Michaelson thanked her, but she had already turned away and moved off.

Michaelson stepped into Demarest's apartment, closed the door firmly, and made himself comfortable in a leather armchair near a heating register before he opened the envelope. The first thing he found was a strip of tiny negatives looped repeatedly around a long, narrow rectangle of white cardboard.

Lord, he mused, I thought Minoxes went out with Nehru jackets. He unlooped the strip and held it up to the pale white sunlight infiltrating the room through the window behind his chair. He couldn't begin to make out any detail, but he saw enough to satisfy him that the first sixteen shots were of one document laid at a slight angle on top of another—just like the documents in the photograph Halliburton had sent him.

The other thing in the envelope was a carbon copy of a three-page document headed desk memo. From Lancer to File, according to the heading, Re: Assorted Debriefings. Dated July 1, 1987. Andrew Shepherd showed up at the top of page two. The memo called him Professor, but the details reported left no doubt about his identity: “In-country 12–20 June. No significant contact GOY. Main visit = Jessenice. Incredibly crowded (locals—‘some religious crap'), every decent hotel booked, had to share room at Peace & Friendship Hostel (‘total fleabag'). Aus/Czech goods readily available street markets.”

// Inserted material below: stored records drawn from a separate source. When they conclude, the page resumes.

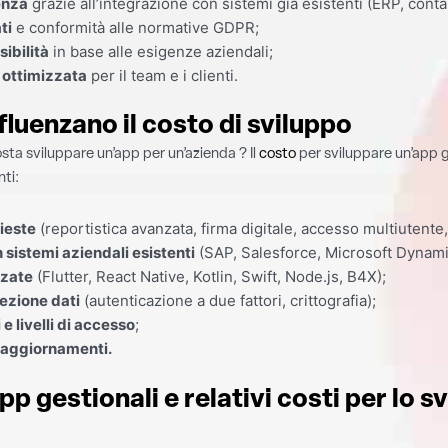
enza
grazie all’integrazione con sistemi già esistenti (ERP, conta
ti
e conformità alle normative GDPR;
sibilità
in base alle esigenze aziendali;
 ottimizzata
per il team e i clienti.
fluenzano il costo di sviluppo
ta sviluppare un’app per un’azienda ? Il
costo
per sviluppare un’app 
ti:
hieste
(reportistica avanzata, firma digitale, accesso multiutente, 
 sistemi aziendali esistenti
(SAP, Salesforce, Microsoft Dynami
zzate
(Flutter, React Native, Kotlin, Swift, Node.js, B4X);
ezione dati
(autenticazione a due fattori, crittografia);
e livelli di accesso
;
aggiornamenti.
pp gestionali e relativi costi
per lo s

Michaelson had no trouble sorting through the telegraphic data. “GOY” was Government of Yugoslavia, whose representatives had avoided Andrew Shepherd on this particular trip. Shepherd had come to Jessenice and stayed at a world-class hotel with all the amenities and a price tag to match. Then he had come back to the United States and told Lancer that an influx of Yugoslav religious enthusiasts had forced him to put up with squalid student accommodations.

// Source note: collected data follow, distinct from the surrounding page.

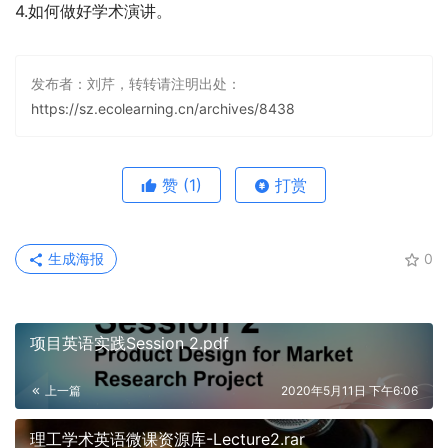
4.如何做好学术演讲。
发布者：刘芹，转转请注明出处：
https://sz.ecolearning.cn/archives/8438
赞
(1)
打赏
生成海报
0
项目英语实践Session 2.pdf
上一篇
2020年5月11日 下午6:06
理工学术英语微课资源库-Lecture2.rar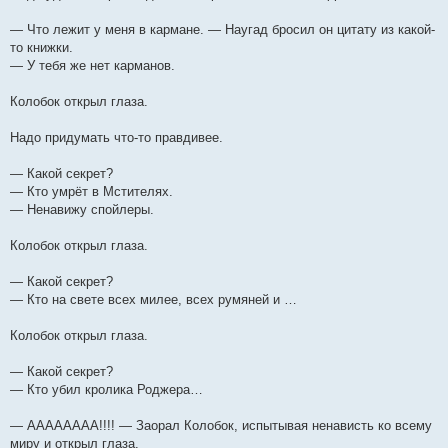
— Что лежит у меня в кармане. — Наугад бросил он цитату из какой-
то книжки.
— У тебя же нет карманов.
Колобок открыл глаза.
Надо придумать что-то правдивее.
— Какой секрет?
— Кто умрёт в Мстителях.
— Ненавижу спойлеры.
Колобок открыл глаза.
— Какой секрет?
— Кто на свете всех милее, всех румяней и …
Колобок открыл глаза.
— Какой секрет?
— Кто убил кролика Роджера…
— АААААААА!!!! — Заорал Колобок, испытывая ненависть ко всему
миру и открыл глаза.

“Lancer” was one of the trade names used at the Central Intelligence Agency by Aldrich Ames. Michaelson happened to know that, but even if he hadn't, he could have figured it out. Josh Logan had gotten Halliburton's document to Michaelson the evening of February 23, 1994, and the next morning
The New York Times
had reported the FBI's arrest of Aldrich Ames for espionage. That had begun the public exposure of Ames as the CIA's now-notorious Soviet mole, who soon afterward cut a deal to save his neck and began serving life in prison for selling his country's secrets.

Michaelson roused himself sternly from his reverie, for company was coming and there was work to do before it arrived. Even with a flurry of activity, however, he couldn't entirely avoid a moment's introspection.

“What a pathetic thing to die for,” he muttered as he searched for a fresh envelope.